By music industry and tech consultant Cortney Harding

As we walked into the Spotify party at CES last week, one of my consulting clients leaned over and whispered in my ear. “I have something to tell you,” he hissed, then drew back to look at me. After a pause, he leaned back in. “There are a lot of white people here.”

It was a rather pale crowd at the Spotify party, which saw rapper-of-the-moment D.R.A.M. making the best of set in front of a pack of CMOs who seemed more interested in the open bar than waiting around to hear “Broccoli.” It was equally lightly complected and expense account heavy at the Pandora party, where Snoop Dogg gamely ran through the hits on the way to collect a check and go back to making TV with Martha Stewart. I will give the hordes that turned out for CES credit for at least being international— as I ran around Vegas, schlepping from one casino to the next, I overheard people from at least three different countries sending Trump tower selfies to loved ones back home.

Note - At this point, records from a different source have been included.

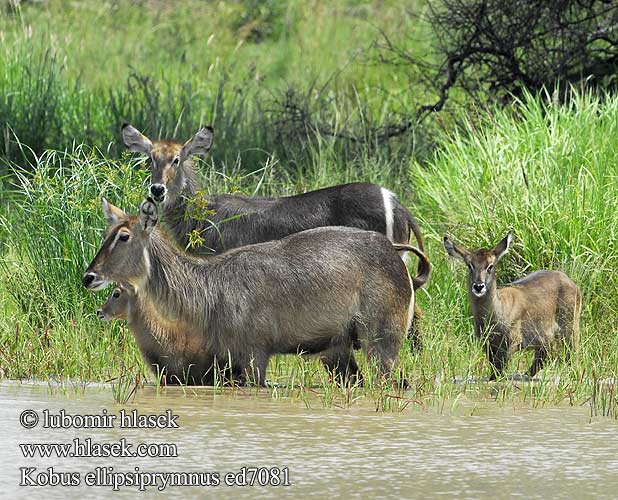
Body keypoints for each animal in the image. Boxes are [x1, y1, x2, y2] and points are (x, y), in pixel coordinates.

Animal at [84, 197, 428, 384]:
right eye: (107, 232)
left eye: (124, 236)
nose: (88, 277)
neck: (211, 289)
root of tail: (393, 252)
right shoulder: (229, 362)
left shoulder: (253, 357)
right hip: (338, 352)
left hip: (382, 342)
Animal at [442, 232, 576, 380]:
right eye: (470, 265)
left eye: (490, 266)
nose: (478, 286)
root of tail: (567, 279)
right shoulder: (487, 343)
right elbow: (494, 369)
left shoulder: (511, 341)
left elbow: (500, 369)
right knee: (543, 356)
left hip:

Much like SXSW, trying to see everything at CES is a fool’s errand if there ever was one. At a certain point, you give in and let it wash over you, all the cars that plug into your house and smart home gadgets that anticipate when you’ll need pizza and order it for you and the millions and millions of VR headsets. CES isn’t really a music event, although music was certainly present—Spotify hosted some talks and threw the aforementioned party; iHeartRadio used it to unveil their on-demand streaming service and throw an event headlined by Chainsmokers, appropriate for a town where you can still smoke indoors. Hi-res audio content seemed to be the next trend, with Napster announcing studio quality streaming support to be released this spring.

There were plenty of VR music experiences as well. You could check out Electric Daisy Carnival in VR, or play Rock Band, take a trip through a psychedelic experience with Kygo. There were also plenty of non-music experiences that hinted at what could be done, including my favorite, an interactive version of a British TV ad where you could make animals dance with hand gestures.

But overall, CES feels less about hardcore tech and more like a place where the elite come to meet and tweet. It’s fun, sure, in the same way SXSW and Advertising Week and all the other events are fun, if you like partying on someone else’s dime and experiencing FOMO. It just didn’t feel like anything different.